Data records:
--- begin ---

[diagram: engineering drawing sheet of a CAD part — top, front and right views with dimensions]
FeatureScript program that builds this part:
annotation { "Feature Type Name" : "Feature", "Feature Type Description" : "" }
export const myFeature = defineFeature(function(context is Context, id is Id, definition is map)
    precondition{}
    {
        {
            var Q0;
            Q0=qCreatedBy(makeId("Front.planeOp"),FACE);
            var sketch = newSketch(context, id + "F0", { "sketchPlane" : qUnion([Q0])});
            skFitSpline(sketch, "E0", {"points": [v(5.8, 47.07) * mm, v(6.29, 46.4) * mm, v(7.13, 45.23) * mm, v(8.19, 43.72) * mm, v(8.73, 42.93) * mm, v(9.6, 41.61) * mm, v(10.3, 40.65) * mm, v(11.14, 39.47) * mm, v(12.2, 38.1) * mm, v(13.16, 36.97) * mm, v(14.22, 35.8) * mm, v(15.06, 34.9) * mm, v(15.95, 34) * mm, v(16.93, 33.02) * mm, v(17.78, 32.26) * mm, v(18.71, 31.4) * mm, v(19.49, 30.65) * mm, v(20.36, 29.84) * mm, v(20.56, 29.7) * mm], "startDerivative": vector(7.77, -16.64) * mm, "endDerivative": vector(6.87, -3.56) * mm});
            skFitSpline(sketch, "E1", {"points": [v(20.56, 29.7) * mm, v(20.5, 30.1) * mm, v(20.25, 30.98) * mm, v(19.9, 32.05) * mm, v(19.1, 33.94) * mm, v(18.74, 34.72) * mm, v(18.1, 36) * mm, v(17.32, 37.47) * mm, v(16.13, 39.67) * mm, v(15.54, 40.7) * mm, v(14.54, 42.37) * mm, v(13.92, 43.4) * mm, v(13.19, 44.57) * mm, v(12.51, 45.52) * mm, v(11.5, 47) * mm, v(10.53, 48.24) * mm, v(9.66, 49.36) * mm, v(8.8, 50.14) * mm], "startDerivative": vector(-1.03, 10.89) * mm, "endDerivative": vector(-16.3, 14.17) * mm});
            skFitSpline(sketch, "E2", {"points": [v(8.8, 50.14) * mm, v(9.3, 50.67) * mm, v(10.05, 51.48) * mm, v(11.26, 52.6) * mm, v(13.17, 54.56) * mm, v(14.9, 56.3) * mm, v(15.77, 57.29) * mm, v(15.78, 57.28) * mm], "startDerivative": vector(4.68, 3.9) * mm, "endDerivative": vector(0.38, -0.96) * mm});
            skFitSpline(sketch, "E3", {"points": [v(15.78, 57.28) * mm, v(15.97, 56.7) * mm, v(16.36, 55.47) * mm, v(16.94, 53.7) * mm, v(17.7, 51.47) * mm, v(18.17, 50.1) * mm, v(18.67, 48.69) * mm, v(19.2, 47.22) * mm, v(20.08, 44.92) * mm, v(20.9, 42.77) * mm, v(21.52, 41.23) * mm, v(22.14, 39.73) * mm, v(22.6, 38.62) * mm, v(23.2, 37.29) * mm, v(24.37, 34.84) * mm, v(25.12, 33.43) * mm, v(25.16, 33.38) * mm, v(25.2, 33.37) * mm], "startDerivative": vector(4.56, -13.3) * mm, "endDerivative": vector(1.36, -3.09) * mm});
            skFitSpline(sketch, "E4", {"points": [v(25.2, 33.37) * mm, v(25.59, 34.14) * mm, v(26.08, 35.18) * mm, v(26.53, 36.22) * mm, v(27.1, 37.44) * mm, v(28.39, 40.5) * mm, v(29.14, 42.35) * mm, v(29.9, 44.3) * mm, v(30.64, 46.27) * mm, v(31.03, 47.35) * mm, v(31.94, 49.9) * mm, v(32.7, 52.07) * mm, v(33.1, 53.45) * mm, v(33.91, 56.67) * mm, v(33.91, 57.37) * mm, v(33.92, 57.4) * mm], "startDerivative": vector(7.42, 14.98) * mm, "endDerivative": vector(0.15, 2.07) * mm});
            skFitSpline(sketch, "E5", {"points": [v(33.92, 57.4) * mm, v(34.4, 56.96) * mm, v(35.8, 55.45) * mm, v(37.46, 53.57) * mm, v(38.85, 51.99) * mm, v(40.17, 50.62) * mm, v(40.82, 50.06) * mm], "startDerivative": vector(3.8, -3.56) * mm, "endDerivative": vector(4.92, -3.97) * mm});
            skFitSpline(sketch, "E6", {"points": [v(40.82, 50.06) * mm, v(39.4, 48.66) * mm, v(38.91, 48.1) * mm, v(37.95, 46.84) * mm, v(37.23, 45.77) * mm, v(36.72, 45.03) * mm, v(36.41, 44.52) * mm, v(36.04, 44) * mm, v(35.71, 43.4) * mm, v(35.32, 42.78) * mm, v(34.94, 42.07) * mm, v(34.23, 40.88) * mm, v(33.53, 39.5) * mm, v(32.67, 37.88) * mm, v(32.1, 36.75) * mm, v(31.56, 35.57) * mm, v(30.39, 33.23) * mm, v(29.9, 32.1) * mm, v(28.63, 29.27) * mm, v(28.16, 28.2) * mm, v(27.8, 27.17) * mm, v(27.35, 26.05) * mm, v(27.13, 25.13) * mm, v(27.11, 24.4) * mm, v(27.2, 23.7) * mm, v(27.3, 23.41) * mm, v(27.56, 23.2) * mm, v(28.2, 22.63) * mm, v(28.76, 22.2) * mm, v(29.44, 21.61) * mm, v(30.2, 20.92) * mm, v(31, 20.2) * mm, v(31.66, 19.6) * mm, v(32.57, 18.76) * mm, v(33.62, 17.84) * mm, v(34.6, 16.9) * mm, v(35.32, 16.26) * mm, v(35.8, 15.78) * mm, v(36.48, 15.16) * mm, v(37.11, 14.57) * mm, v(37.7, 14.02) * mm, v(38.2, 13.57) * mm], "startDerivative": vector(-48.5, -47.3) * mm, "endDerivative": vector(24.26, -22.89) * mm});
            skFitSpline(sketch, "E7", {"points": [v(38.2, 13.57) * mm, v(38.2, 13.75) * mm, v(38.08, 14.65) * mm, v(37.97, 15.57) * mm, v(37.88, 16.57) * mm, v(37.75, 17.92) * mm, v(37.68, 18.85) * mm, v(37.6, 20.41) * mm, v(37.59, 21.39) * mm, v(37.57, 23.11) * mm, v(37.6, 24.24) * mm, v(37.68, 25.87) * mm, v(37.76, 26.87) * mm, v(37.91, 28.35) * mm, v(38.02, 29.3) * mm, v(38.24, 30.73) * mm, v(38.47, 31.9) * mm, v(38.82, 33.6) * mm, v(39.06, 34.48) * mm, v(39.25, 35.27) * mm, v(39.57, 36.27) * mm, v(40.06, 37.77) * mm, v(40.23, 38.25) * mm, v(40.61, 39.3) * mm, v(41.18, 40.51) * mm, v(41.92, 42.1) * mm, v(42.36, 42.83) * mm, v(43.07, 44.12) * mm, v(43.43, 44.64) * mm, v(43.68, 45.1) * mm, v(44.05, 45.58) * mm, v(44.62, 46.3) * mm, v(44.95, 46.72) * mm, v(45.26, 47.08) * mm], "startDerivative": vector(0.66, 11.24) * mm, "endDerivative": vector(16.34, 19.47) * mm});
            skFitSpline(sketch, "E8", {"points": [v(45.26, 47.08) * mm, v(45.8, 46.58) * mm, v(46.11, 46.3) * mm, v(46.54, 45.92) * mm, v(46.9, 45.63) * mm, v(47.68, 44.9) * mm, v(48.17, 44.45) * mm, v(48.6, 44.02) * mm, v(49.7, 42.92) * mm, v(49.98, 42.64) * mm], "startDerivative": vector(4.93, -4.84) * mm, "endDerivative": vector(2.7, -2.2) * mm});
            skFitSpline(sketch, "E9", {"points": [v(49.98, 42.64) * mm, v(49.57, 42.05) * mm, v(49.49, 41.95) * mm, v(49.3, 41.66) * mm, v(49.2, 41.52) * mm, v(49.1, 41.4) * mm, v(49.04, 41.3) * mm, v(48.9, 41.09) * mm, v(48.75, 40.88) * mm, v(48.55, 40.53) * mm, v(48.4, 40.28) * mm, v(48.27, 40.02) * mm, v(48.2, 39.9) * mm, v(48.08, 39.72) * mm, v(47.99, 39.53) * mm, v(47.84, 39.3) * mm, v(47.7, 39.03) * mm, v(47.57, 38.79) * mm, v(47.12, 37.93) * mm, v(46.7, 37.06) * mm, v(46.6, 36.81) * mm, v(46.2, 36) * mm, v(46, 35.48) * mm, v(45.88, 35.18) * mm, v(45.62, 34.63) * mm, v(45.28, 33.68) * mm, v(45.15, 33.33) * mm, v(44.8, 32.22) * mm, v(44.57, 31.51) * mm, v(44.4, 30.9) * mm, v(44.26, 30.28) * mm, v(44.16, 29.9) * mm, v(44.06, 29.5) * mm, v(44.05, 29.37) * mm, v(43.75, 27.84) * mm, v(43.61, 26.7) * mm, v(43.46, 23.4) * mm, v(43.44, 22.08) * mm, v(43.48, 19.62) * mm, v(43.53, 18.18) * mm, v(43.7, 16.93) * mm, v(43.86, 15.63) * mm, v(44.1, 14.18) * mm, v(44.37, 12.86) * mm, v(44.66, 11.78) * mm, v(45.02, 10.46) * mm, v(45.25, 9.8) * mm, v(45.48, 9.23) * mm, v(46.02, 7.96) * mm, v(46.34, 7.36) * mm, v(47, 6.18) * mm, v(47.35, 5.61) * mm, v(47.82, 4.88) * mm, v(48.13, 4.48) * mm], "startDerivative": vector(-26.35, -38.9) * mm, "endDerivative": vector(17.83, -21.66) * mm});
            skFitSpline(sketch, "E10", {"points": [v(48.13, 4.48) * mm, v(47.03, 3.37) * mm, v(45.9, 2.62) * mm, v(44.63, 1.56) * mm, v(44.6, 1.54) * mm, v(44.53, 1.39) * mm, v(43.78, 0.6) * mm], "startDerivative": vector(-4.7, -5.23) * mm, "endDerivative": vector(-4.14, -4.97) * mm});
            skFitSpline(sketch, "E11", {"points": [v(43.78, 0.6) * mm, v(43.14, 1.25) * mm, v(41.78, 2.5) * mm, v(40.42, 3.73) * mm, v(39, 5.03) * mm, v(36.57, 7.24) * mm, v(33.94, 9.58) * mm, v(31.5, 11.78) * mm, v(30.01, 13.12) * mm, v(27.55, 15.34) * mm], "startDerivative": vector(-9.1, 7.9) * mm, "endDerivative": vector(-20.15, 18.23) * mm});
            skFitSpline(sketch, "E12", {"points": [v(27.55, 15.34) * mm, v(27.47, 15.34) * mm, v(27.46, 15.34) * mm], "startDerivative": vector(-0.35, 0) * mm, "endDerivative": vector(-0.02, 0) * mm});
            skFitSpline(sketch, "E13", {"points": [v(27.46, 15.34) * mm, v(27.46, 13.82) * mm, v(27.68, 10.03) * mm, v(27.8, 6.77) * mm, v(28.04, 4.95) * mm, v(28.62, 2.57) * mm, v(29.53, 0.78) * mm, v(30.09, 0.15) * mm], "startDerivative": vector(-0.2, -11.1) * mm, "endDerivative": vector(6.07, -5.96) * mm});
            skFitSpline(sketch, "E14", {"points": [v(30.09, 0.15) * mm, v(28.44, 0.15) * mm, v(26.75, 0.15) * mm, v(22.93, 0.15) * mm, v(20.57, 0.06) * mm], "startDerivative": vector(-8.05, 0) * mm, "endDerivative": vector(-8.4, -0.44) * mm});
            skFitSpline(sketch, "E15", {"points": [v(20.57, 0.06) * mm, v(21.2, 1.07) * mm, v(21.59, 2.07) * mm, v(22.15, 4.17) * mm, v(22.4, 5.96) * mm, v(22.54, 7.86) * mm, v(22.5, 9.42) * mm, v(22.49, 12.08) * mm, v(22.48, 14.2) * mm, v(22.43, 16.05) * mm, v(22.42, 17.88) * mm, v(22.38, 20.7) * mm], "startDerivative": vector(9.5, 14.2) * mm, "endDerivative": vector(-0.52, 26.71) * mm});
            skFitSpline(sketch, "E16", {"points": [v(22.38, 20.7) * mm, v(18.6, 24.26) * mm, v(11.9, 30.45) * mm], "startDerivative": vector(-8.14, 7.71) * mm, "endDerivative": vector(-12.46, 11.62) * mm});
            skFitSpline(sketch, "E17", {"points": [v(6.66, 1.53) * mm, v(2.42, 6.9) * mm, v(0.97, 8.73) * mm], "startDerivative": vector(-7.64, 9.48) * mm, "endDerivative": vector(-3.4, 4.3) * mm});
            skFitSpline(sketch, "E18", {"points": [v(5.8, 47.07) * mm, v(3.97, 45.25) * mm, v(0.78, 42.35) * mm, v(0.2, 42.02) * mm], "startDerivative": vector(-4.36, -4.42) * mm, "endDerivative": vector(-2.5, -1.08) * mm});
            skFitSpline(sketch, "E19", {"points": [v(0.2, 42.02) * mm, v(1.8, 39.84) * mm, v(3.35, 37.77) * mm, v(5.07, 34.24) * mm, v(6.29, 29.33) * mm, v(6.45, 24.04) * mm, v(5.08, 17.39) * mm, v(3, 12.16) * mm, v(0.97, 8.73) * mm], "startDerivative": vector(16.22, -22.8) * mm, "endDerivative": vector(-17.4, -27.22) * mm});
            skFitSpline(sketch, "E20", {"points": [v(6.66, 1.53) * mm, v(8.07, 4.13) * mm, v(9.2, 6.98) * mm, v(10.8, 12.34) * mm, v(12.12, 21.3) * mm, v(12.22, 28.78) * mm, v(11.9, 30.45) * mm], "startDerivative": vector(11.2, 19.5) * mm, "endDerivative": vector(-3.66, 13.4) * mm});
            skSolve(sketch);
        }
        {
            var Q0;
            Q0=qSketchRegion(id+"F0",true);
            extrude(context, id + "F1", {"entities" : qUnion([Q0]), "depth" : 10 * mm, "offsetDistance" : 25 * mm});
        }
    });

--- end ---

• [The exercise]:
Show each line of the records that contains the string "qUnion". Case counts.

• [Answer to this problem]:
            var sketch = newSketch(context, id + "F0", { "sketchPlane" : qUnion([Q0])});
            extrude(context, id + "F1", {"entities" : qUnion([Q0]), "depth" : 10 * mm, "offsetDistance" : 25 * mm});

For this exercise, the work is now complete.